Siempre que tengo la ultima reunión con los novios, que suele ser un par de días antes del enlace para que tengan fresco el ritual y podamos trabajarlo despacio, él o ella miran la pantalla de su móvil con la preocupación de si lloverá o no. Aunque cada estación tiene sus problemas, casarse en verano también supone meter a todos bajo el aire acondicionado para que no les dé un jamacuco. El tiempo, de todas maneras, ha dejado de ser un tema de conversación frecuente. Antes de que los resultados de los institutos de meteorología de cada país nos contaran con detalle que hoy de cuatro a cuatro y media lloverá, la gente se fiaba de la mirada de los campesinos, una mirada que sabía leer el cielo. Es bonita esa expresión, leer el cielo. Los surfistas también usan el mismo lenguaje, leen el mar para entender cuándo se levantará la primera ola. Pero la meteorología se ha convertido en una ciencia infalible, y ya no ocurre como en tiempos de Jesús, que había gente con más o menos pericia. Hoy los novios saben que el sábado habrá lluvias.

El Señor reprocha hoy a los judíos estrechos su incapacidad para leer la vida. Es una de las acciones que nos estamos perdiendo en estos tiempos de velocidad. No leemos la vida, y en su lugar cabalgamos sin mirar y sin reflexión. El otro día contaba a unos amigos la paradoja de vivir un momento feliz, como el encuentro de la familia durante los días de Navidad, y no ser consciente en ese Instante de cuánta dicha se derrama en esas horas. Y sólo al día siguiente, uno cae en la cuenta de que aquella velada fue maravillosa, que el abuelo nos hizo reír, los nietos hicieron su teatrillo, la abuela nos contó de nuevo que en su juventud había visto un ovni… Es al día siguiente, siempre es después de la felicidad, como si la felicidad se nos escapara de las manos. La lectura de la realidad parece que es siempre a posteriori. Hace poco leí la entrevista a un historiador español que separaba el hacer memoria de hacer historia, y con toda razón. La memoria es un ejercicio muy particular, elusivo, personalísimo, depende de los propios intereses. En cambio la historia se basa en análisis de documentos, en saber escrutar bien todos los frentes, datos, información desmenuzada… Leer bien la realidad supone un esfuerzo.
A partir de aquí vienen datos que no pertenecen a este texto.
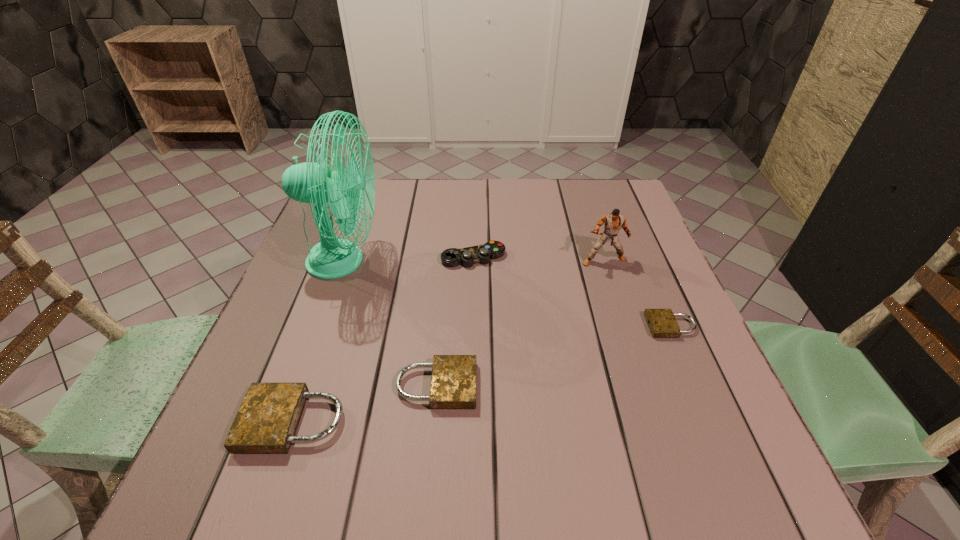
You are a GUI agent. You are given a task and a screenshot of the screen. Output one action in this format:
    pyautogui.click(x=<x>, y=<y>)
    Task: Click on the blank space at the left edge
    The height and width of the screenshot is (540, 960).
    Given the screenshot: What is the action you would take?
    pyautogui.click(x=300, y=259)

This screenshot has height=540, width=960. Find the location of `vacant area at the right edge`. vacant area at the right edge is located at coordinates (618, 309).

This screenshot has width=960, height=540. In the image, there is a desktop. Find the location of `free region at the far right corner`. free region at the far right corner is located at coordinates (588, 211).

You are a GUI agent. You are given a task and a screenshot of the screen. Output one action in this format:
    pyautogui.click(x=<x>, y=<y>)
    Task: Click on the free location at the near right corner of the desktop
    
    Given the screenshot: What is the action you would take?
    pyautogui.click(x=669, y=398)

You are a GUI agent. You are given a task and a screenshot of the screen. Output one action in this format:
    pyautogui.click(x=<x>, y=<y>)
    Task: Click on the vacant space that is in between the fan and the second padlock from left to right
    This screenshot has height=540, width=960.
    Given the screenshot: What is the action you would take?
    pyautogui.click(x=390, y=323)

The width and height of the screenshot is (960, 540). Find the location of `empty space between the second padlock from right to left and the control`. empty space between the second padlock from right to left and the control is located at coordinates (455, 321).

I want to click on vacant area that lies between the control and the second padlock from left to right, so click(x=455, y=321).

You are a GUI agent. You are given a task and a screenshot of the screen. Output one action in this format:
    pyautogui.click(x=<x>, y=<y>)
    Task: Click on the empty space between the second padlock from right to left and the control
    The width and height of the screenshot is (960, 540).
    Given the screenshot: What is the action you would take?
    pyautogui.click(x=455, y=321)

Identify the location of free space between the second padlock from left to right and the control. (455, 321).

This screenshot has height=540, width=960. In order to click on free spot between the shortest object and the fan in this screenshot , I will do `click(508, 294)`.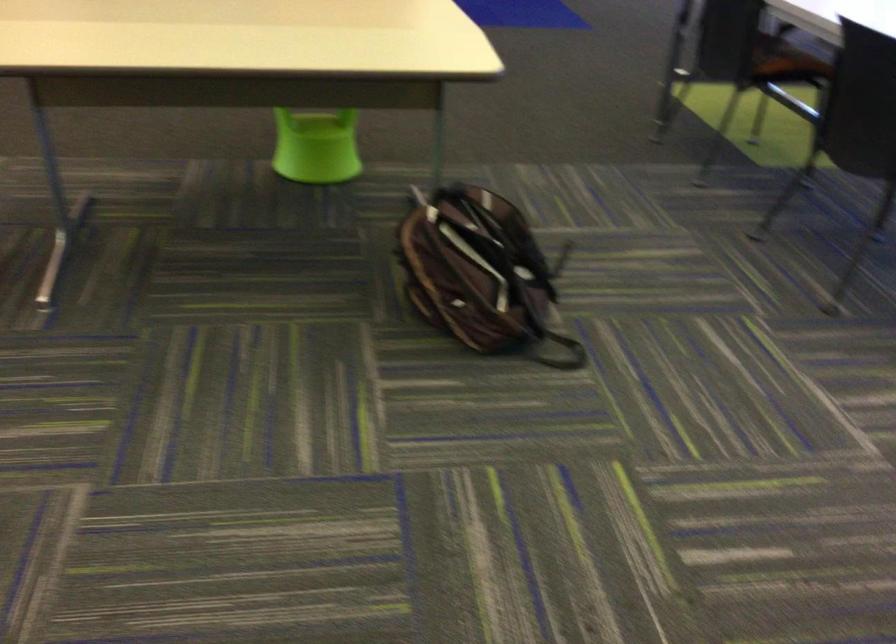
Describe the element at coordinates (761, 43) in the screenshot. The image size is (896, 644). I see `a chair sitting surface` at that location.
Nosotros somos gente que acude a diario al sagrario a dejarnos acompañar por el Señor, nos gusta estar cerca de Él, porque no podemos ya vivir sin sus palabras ni su misteriosa presencia en la Eucaristía. Quizá la primerísima oración de un cristiano debería ser, “Señor, ayúdame a saber leer la realidad, que no me invente yo la vida, que mi cabeza no se invente lo que quieres de mí, que no me atropelle, sino que sepa ver dónde hay desesperanza para que ponga humor, dónde debo poner mi atención, dónde mis manos, quién necesita mi voz, y dónde estás esperándome”.

No está mal poner delante del Señor nuestro particular analfabetismo espiritual, que eso, y no otra cosa, es la dificultad para leer la vida.